Source material:
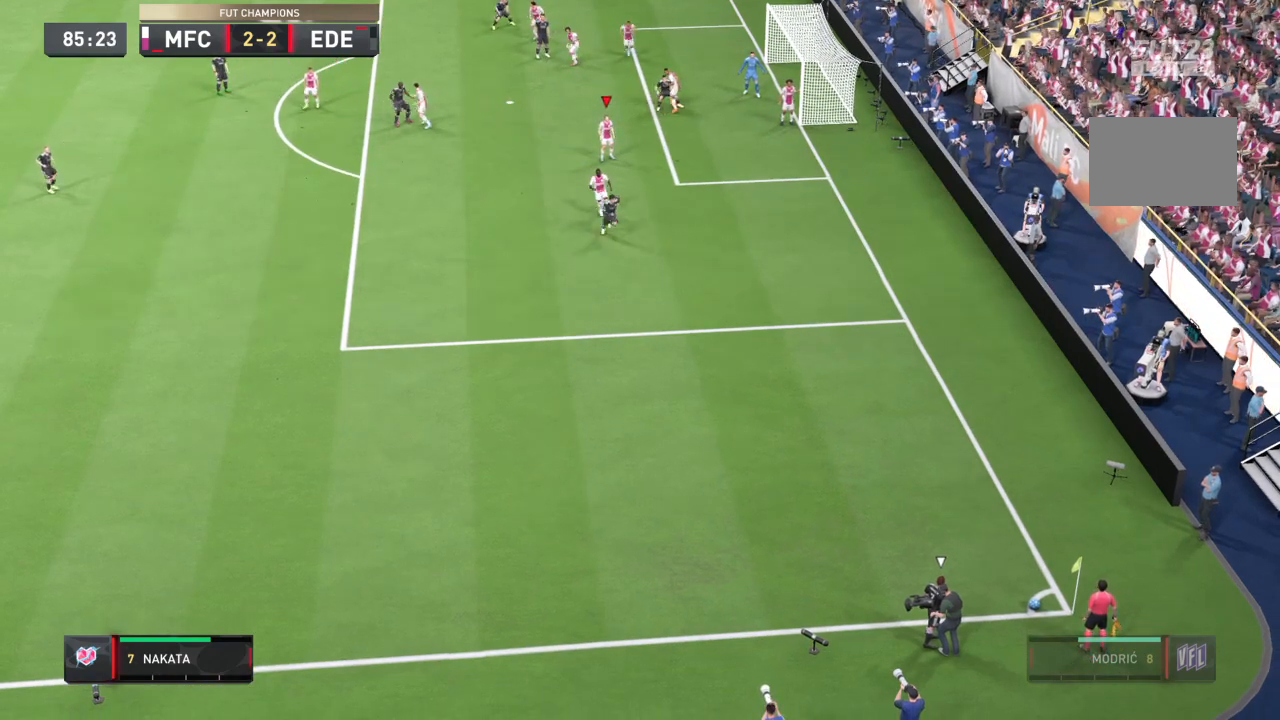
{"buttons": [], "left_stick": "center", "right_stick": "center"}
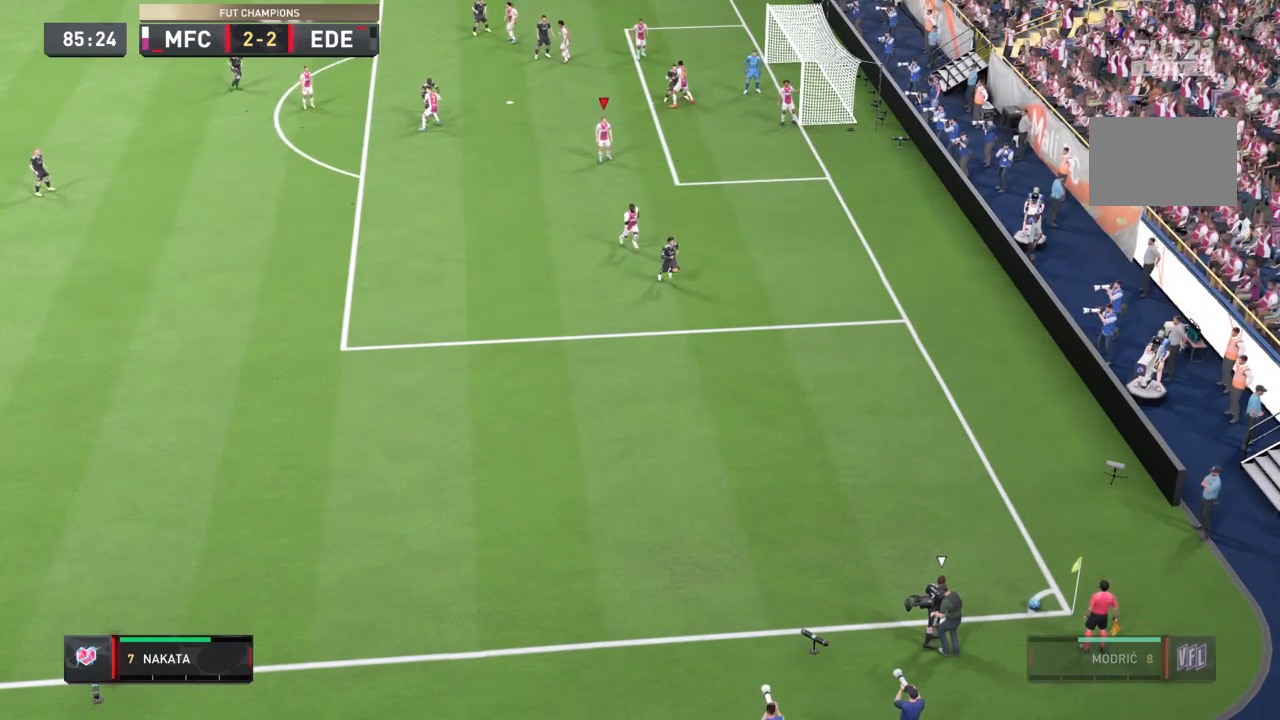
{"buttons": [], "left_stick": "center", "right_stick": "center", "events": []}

* * *

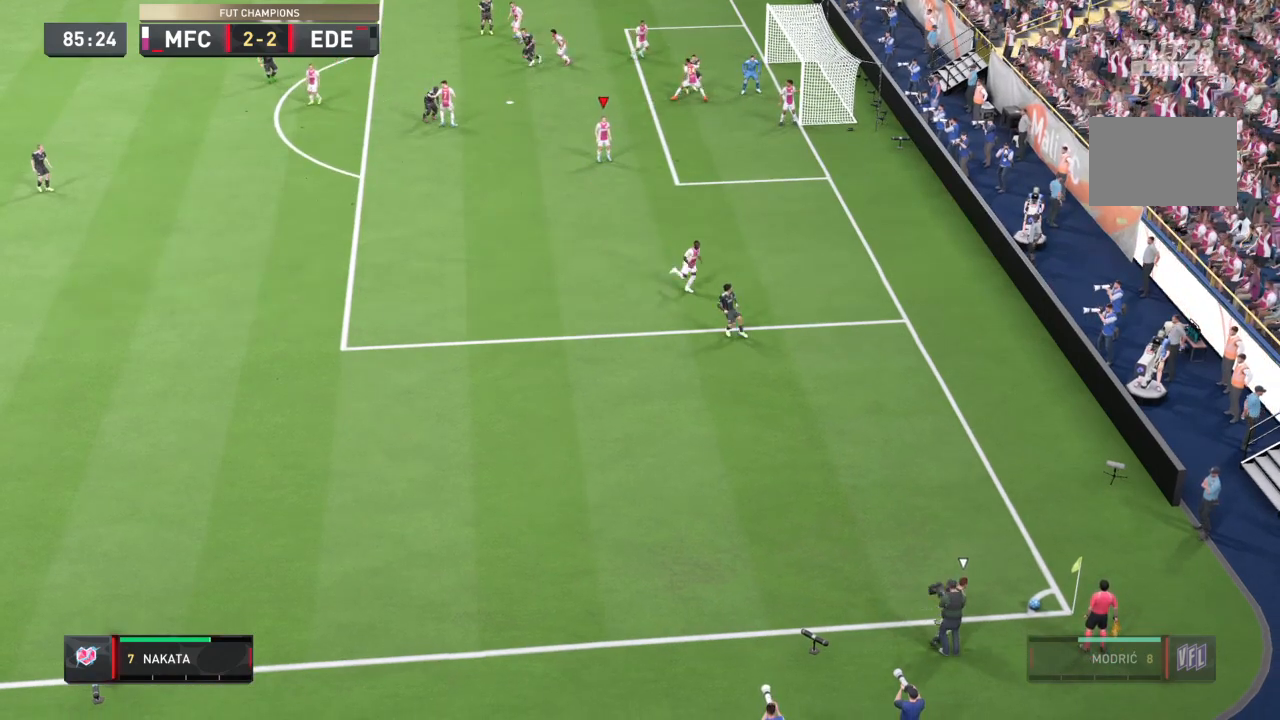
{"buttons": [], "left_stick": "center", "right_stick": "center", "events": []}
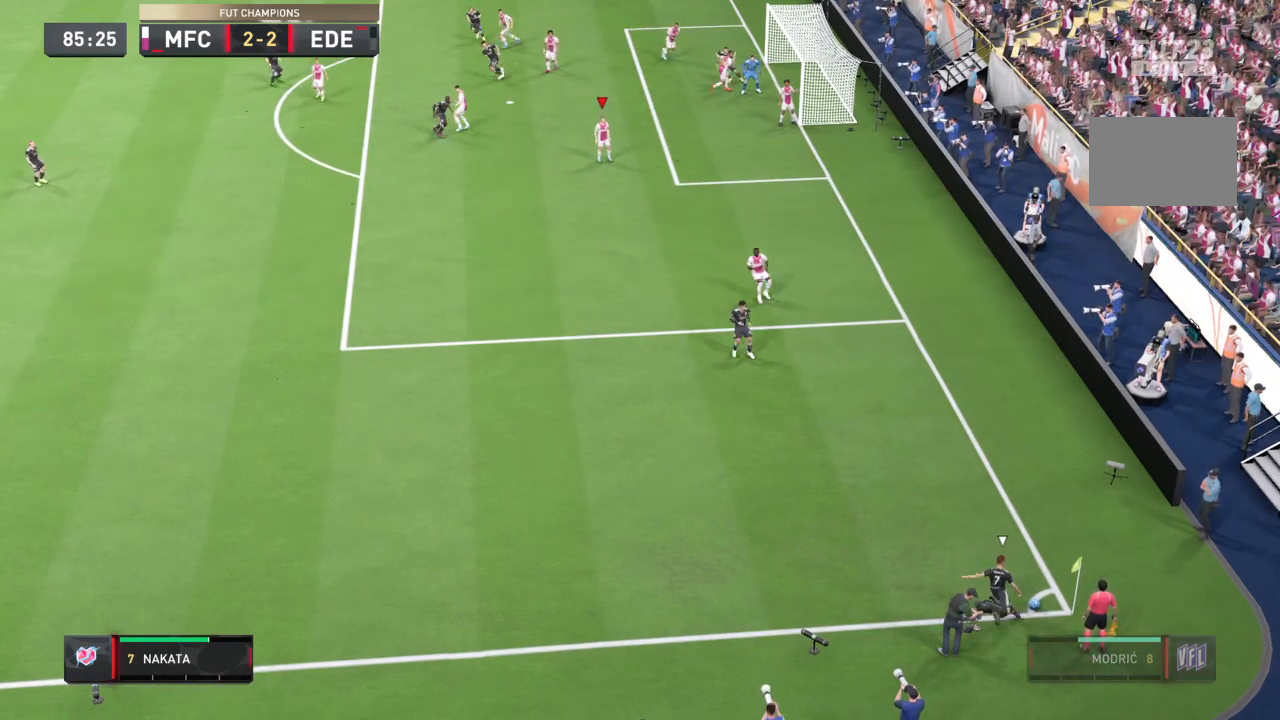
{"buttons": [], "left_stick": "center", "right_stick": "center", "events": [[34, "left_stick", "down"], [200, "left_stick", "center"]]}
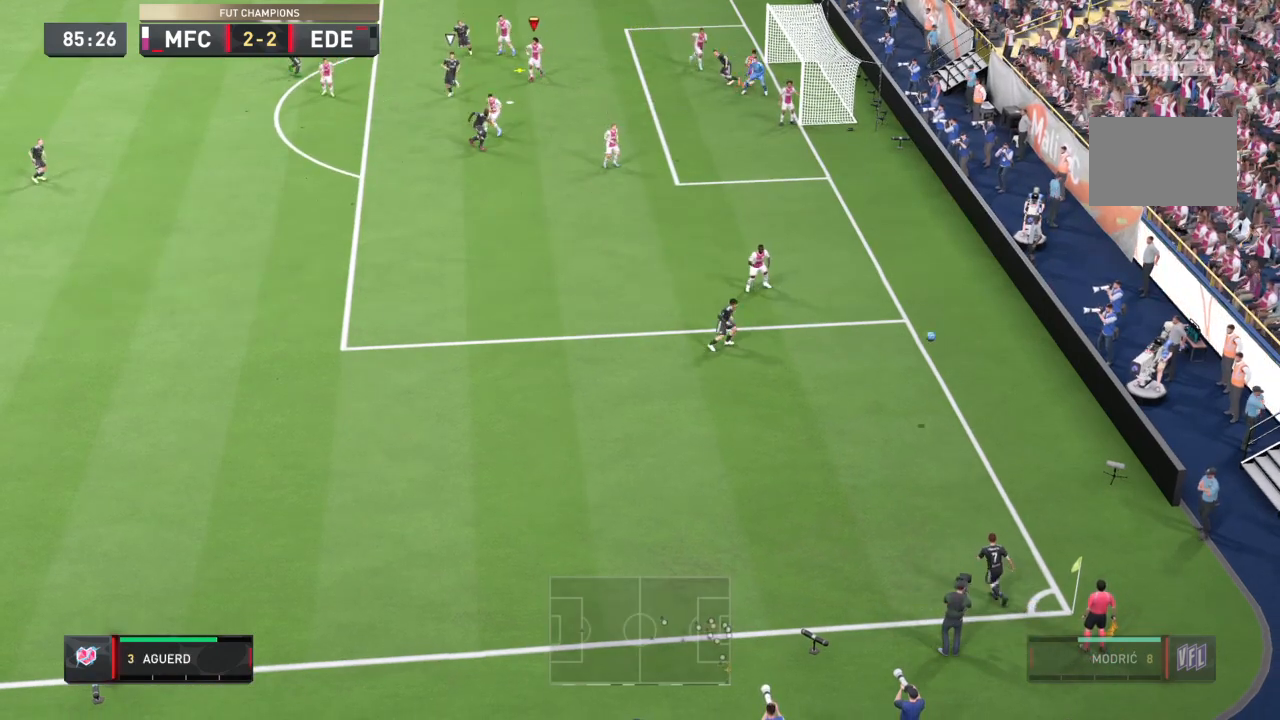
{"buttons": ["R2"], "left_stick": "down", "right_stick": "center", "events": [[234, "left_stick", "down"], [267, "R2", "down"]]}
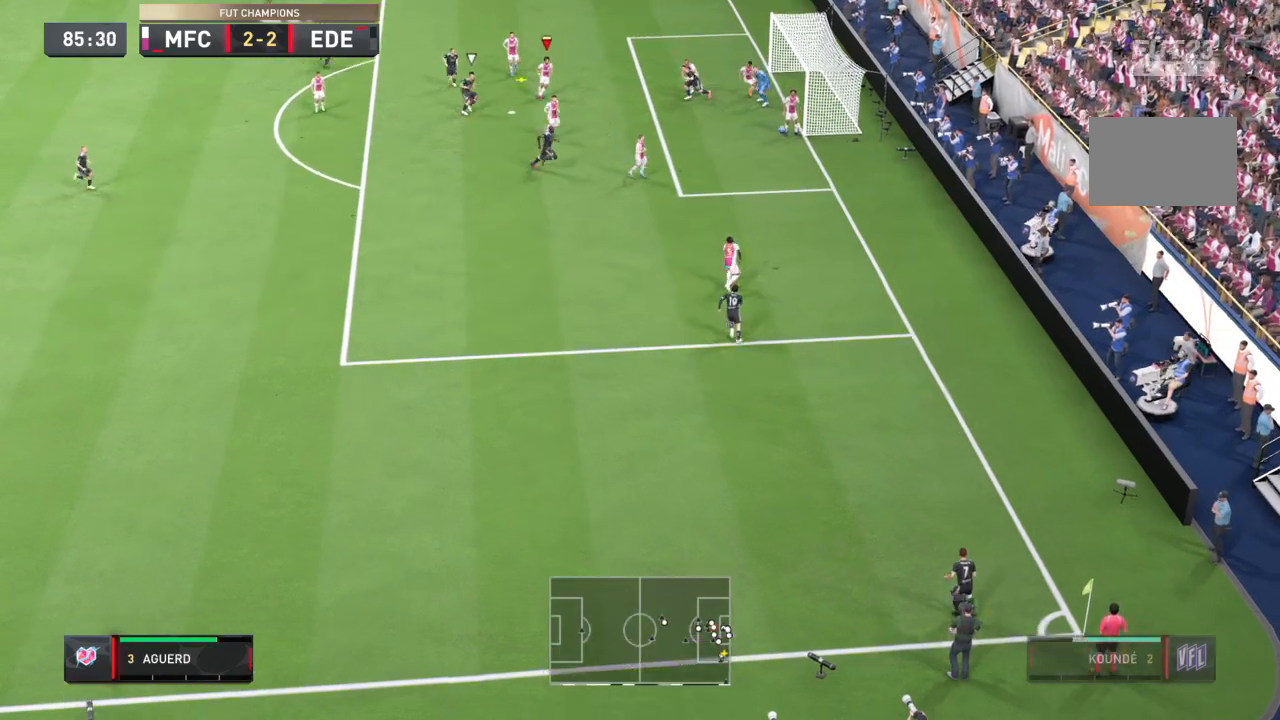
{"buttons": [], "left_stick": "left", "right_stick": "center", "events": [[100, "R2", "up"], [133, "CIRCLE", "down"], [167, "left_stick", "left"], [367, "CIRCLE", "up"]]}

What you need to do: A single number is the whole answer: how many lines of the records contain the word "down".

Exercise output: 3